Woolly Mammoth : Nun cho ga, a whole baby mammoth, is first discovered in North America.
A gold miner, a First Nation, an experienced paleontologist, and a territory all worked together to make a once-in-a-lifetime discovery.
To be honest with you, I’m not sure how to handle it all at the moment. “It’s incredible,” said Dr. Grant Zazula, a paleontologist for the Yukon government.
On June 21, National Indigenous Peoples Day, a teenage miner was operating a front-end loader to remove muck from Eureka Creek in Yukon, south of Dawson City, when he struck something.
He came to a stop and dialed his supervisor, who came over immediately.
When Brian McCaughan of Treadstone Mining arrived, the work was immediately stopped.
Zazula received a picture of the find in less than 30 minutes.
Zazula says that the miner had found the “most important paleontological discovery in North America.”
It was a full-new born woolly mammoth, the second one ever discovered worldwide and the first one ever discovered in North America, according to Zazula.
“Her trunk is there.” Her tail is present. Her ears are really small. “She could use the small prehensile end of her trunk to grasp some grass,” Zazula replied.
She is stunning and flawless.
In 1999, a paleontologist began researching the Yukon Ice Age.
“And seeing someone face to-face is something I’ve always yearned to do. That dream actually came true this past week. “
The discovery was equally significant and thrilling for the Trondk Hwchin, on whose land the young woolly mammoth was discovered.
The elderly, as well as a large portion of the employees and members, are all very excited, according to Debbie Nagano, director of legacy for the Trondk Hwchin administration.
She would have become disoriented in the storm.
In the Yukon, National Indigenous Peoples Day is a recognized holiday, so when Zazula received the email, he made an effort to get in touch with any Dawson City residents he could identify who could be of assistance.

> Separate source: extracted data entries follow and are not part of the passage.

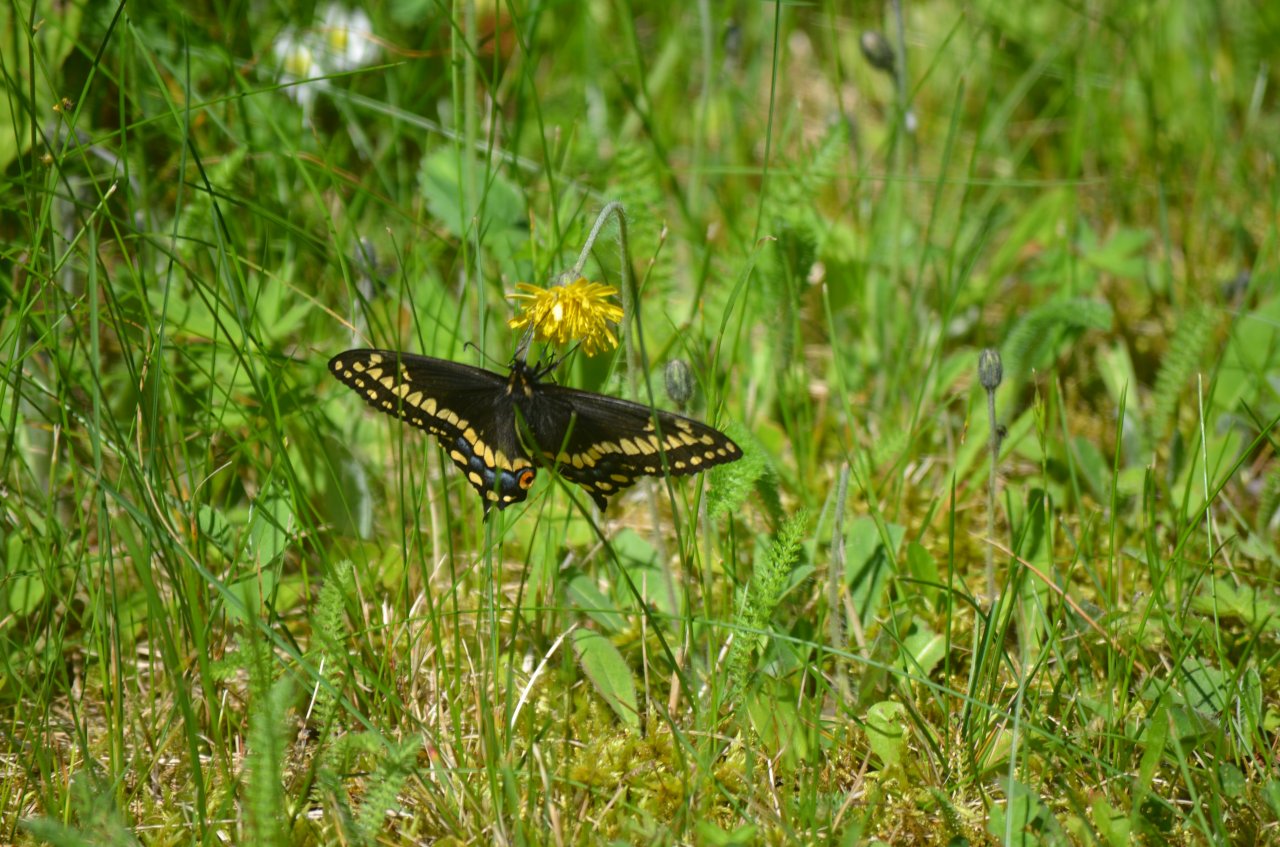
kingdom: Animalia
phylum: Arthropoda
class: Insecta
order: Lepidoptera
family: Papilionidae
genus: Papilio
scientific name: Papilio brevicauda
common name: Short-tailed Swallowtail
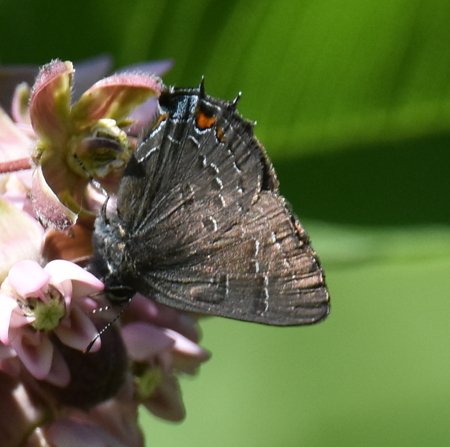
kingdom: Animalia
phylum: Arthropoda
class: Insecta
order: Lepidoptera
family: Lycaenidae
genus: Satyrium
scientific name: Satyrium calanus
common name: Banded Hairstreak
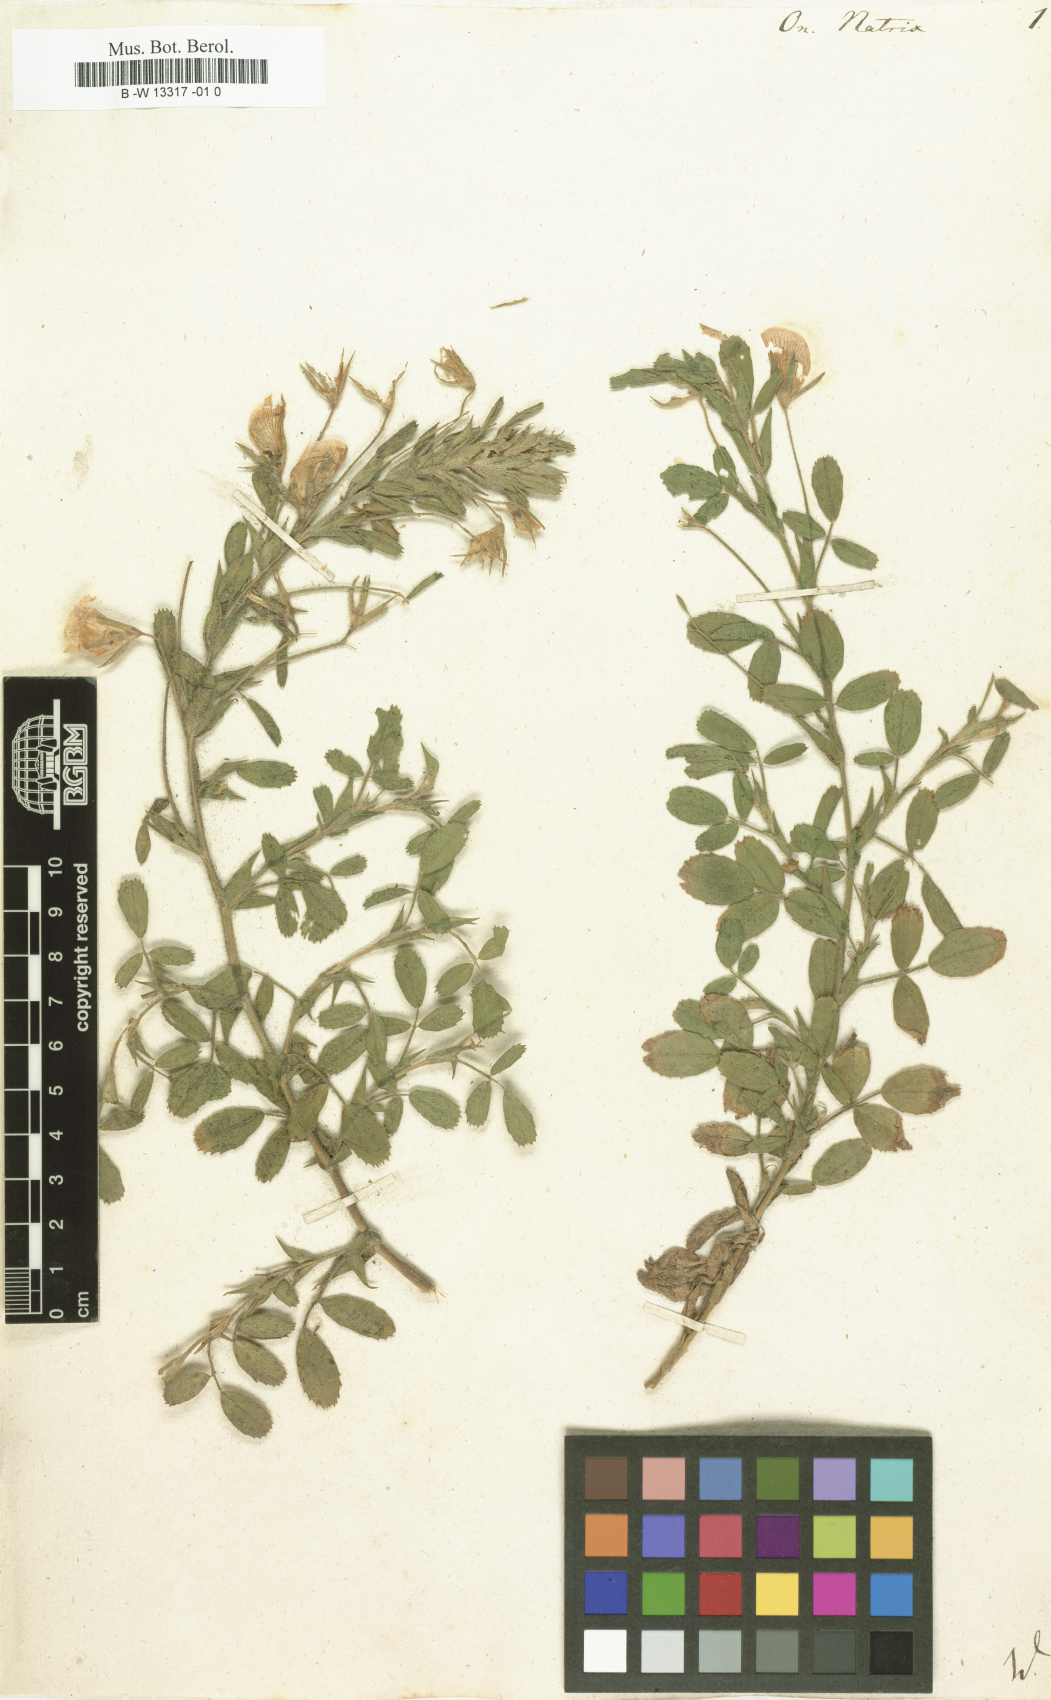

Two geologists, one from the Yukon Geological Survey and the other from the University of Calgary, found the young woolly mammoth in the creek. They were also able to do a thorough geological description of the area and take samples from it.
The sky opened up, became black, lightning began to strike, and rain began to pour in within an hour of them arriving to perform the work, Zazula added.
Therefore, if she hadn’t been found at that moment, the storm would have carried her away.
The baby woolly mammoth, known as Nun cho ga, is roughly 140 cm long, which is somewhat longer than the second baby woolly mammoth that was discovered in Siberia, Russia, in May 2007. Nun cho ga means “large baby animal” in the Trondk Hwchin’s Hän language.
Nun cho ga, in Zazula’s estimation, was between 30 and 35 days old when she passed away. Zazula estimates that she passed away between 35,000 and 40,000 years ago based on the geology of the area.
So she died during the last ice age and was discovered in permafrost, according to Zazula.
He said that a piece of the animal’s intestine with grass on it was visible to the geologists who found her.
Zazula explained, “So that tells us what she did in her final moments.”
He estimated that the mammoth was just a few steps away from her mother when she wandered off, ate some grass, drank some water, and became trapped in the mud.
And from becoming stuck in the mud to being buried, he added, “That thing occurred very, very quickly.”
Tr’ondëk Hwëch’in blessing
After being rescued from the mining site, Nun Cho Ga was taken to a nearby spot for a ceremony.
About 15 or 16 people, including Tr’ondk Hwch’in members, scientists, miners, and politicians, gathered in a circle and worshipped as Nun cho ga was unwrapped from the tarp. They were led by Tr’ondk Hwch’in elders.
Nagano said it was “extremely powerful” and that the elders had given the young woolly mammoth their blessing.
Tr’ondk Hwch’in, ElderThe moment the tarp was taken off, Peggy Kormendy claimed it stole her breath away.
All of us need to respect it. We shall heal when that occurs, and it will be powerful. “She spoke.
According to McCaughan of Treadstone Mining, “There will be one thing that stands out in a person’s entire life, and I can guarantee you that this is the one thing.”
- Woolly mammoth shoulder blade, tusk, among ice age fossils found by Yukon paleontology team
- Yukon miners unearth trove of prehistoric fossils
Michael Caldwell, a paleontologist at the University of Alberta who wasn’t there, said he was amazed that such moving stories have been kept alive over time.
It’s a kind of modern miracle that has been preserved, as well as a scientific treasure trove and a piece of great beauty. “All paleontologists will find this amazing, but those who work with such things will find it breathtaking,” he stated.
The discovery continues to amaze Zazula.
It will take days, weeks, and months for this to set in, and those days, weeks, and months will be spent working with Tr’ondk Hwch’in to decide what we do and what we can learn from this.